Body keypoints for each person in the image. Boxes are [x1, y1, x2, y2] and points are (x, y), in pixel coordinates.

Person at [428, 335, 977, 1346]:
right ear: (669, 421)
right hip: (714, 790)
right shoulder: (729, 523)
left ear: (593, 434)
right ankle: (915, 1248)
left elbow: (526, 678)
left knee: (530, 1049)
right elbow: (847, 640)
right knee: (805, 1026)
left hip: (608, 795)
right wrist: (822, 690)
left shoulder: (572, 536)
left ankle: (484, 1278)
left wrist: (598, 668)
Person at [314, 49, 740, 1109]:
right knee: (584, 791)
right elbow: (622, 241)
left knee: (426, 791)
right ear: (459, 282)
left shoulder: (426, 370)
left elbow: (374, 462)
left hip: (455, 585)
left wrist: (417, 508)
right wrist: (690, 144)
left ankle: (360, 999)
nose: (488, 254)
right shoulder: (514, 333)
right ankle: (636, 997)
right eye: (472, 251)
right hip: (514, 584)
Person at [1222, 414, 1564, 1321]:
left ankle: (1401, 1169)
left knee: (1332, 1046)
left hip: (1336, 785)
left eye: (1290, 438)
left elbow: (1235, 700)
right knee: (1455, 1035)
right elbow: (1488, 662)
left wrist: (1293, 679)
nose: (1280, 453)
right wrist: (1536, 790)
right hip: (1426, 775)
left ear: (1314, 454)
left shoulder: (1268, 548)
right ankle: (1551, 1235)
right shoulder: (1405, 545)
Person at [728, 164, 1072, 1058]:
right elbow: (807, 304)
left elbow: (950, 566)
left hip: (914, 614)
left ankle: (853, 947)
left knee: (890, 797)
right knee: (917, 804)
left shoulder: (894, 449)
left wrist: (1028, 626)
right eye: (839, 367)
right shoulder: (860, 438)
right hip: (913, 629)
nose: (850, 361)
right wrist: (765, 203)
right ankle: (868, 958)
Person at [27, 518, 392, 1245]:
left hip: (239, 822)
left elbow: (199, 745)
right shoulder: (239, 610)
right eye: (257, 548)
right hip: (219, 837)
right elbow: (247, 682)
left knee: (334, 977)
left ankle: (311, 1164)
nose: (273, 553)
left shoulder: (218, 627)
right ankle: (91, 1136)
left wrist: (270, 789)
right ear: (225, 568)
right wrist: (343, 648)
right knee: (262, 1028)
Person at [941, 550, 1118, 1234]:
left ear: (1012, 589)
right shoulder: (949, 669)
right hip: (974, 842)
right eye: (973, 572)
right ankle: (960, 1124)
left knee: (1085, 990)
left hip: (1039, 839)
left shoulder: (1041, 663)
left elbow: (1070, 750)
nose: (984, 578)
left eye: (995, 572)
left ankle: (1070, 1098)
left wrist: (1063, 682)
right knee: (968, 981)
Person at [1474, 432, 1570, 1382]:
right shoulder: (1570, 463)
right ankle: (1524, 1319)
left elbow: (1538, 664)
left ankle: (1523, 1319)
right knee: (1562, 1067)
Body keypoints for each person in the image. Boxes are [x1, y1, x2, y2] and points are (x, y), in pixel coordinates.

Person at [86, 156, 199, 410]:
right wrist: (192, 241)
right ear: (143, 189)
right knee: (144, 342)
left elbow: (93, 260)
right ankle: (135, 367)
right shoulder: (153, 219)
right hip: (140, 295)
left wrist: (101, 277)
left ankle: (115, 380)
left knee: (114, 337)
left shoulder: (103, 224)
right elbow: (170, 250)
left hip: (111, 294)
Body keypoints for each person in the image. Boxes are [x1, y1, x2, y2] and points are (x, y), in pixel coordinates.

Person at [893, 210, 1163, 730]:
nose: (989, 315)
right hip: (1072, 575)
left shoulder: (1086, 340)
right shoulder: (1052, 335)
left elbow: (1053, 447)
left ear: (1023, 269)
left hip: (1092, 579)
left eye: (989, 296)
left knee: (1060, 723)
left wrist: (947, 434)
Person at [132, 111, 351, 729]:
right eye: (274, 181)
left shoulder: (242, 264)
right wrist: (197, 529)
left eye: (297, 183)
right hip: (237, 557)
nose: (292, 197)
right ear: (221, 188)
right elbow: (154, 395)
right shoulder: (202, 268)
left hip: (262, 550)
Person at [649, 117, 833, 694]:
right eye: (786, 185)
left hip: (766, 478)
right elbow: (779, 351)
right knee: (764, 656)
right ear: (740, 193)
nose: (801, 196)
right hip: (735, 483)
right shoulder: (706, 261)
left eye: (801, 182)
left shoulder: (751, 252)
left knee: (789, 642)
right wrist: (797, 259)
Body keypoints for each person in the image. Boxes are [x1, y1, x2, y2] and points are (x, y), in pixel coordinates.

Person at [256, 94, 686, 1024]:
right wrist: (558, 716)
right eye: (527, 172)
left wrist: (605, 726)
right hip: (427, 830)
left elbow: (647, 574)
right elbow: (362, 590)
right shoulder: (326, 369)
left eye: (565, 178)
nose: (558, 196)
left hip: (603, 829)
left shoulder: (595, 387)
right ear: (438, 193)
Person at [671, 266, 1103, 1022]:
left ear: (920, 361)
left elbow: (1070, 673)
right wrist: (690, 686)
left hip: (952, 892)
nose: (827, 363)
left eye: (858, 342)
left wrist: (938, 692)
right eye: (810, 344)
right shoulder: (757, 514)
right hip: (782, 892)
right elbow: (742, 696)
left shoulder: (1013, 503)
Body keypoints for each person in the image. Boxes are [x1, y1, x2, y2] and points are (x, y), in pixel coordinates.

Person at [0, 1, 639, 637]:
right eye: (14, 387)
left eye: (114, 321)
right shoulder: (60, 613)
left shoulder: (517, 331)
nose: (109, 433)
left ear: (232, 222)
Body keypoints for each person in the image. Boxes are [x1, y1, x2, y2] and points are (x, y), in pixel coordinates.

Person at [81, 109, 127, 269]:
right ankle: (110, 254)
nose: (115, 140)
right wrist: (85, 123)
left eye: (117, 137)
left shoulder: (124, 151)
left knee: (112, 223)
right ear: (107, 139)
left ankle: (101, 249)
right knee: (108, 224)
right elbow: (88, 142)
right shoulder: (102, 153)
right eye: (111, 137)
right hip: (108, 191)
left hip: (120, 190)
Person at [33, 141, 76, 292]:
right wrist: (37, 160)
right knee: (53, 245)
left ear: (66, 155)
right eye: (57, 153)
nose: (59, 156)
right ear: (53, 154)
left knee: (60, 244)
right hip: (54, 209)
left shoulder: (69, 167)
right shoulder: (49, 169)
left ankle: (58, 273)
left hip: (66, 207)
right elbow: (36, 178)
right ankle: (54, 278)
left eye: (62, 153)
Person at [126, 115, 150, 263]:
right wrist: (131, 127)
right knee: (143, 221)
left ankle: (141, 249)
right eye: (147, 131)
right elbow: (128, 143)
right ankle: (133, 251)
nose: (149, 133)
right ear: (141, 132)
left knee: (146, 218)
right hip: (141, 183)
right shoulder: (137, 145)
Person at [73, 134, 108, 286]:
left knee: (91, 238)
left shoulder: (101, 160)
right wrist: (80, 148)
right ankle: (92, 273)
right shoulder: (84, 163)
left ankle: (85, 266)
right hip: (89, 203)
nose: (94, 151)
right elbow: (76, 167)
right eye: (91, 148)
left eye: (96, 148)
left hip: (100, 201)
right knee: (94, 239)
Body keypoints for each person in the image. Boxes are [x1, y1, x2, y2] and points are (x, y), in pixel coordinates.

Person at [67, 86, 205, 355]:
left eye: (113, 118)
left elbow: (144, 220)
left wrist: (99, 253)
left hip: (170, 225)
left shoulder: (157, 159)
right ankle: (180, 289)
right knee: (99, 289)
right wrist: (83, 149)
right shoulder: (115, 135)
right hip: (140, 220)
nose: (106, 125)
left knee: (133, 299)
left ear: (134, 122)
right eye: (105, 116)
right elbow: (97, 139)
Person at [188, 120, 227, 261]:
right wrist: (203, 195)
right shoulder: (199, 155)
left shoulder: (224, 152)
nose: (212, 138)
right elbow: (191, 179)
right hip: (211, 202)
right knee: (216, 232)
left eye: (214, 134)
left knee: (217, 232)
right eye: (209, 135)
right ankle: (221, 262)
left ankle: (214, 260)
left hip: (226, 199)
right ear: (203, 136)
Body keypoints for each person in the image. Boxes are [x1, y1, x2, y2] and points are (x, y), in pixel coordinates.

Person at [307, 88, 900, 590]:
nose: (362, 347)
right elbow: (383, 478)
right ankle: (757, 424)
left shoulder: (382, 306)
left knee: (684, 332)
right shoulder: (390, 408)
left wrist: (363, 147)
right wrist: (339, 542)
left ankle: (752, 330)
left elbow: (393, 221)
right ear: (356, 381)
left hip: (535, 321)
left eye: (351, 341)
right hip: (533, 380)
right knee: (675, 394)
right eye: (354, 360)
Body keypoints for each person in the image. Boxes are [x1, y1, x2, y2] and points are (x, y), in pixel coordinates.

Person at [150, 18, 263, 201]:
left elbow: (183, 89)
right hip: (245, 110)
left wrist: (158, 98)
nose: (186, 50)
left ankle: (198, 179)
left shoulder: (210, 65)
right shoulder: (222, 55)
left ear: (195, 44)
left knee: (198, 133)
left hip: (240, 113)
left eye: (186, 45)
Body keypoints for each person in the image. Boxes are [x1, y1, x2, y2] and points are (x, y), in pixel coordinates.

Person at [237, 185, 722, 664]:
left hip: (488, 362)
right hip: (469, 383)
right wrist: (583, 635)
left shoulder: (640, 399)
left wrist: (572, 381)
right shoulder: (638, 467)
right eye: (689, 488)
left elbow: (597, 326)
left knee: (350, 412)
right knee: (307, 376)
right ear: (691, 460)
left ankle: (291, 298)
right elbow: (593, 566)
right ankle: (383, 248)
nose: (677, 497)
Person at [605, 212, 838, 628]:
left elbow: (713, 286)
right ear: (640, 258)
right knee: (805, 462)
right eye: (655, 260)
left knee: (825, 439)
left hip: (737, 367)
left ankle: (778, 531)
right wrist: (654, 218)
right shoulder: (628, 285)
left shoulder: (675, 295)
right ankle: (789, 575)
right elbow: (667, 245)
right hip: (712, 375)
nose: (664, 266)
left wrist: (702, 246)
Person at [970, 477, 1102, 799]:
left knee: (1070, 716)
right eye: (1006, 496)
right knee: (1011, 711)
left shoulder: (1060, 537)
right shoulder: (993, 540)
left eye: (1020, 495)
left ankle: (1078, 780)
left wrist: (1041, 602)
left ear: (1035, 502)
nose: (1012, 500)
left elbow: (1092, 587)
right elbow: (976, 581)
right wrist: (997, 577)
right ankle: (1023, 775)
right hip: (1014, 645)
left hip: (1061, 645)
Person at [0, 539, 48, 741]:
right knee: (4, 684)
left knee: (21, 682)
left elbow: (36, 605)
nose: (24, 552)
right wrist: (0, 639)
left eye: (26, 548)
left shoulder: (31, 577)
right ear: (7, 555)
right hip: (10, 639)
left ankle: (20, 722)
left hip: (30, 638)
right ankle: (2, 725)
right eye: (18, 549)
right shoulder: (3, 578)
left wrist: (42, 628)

·····

Work item:
All lines from the beginning of the material above through the one with "right wrist: (822, 690)" need to be returned exactly; please return those and only those.

Answer:
Body keypoints for each person in the image. Boxes are [x1, y1, x2, y2] and points are (x, y), in pixel coordinates.

Person at [428, 335, 977, 1346]:
right ear: (669, 421)
right hip: (714, 790)
right shoulder: (729, 523)
left ear: (593, 434)
right ankle: (915, 1248)
left elbow: (526, 678)
left knee: (530, 1049)
right elbow: (847, 640)
right knee: (805, 1026)
left hip: (608, 795)
right wrist: (822, 690)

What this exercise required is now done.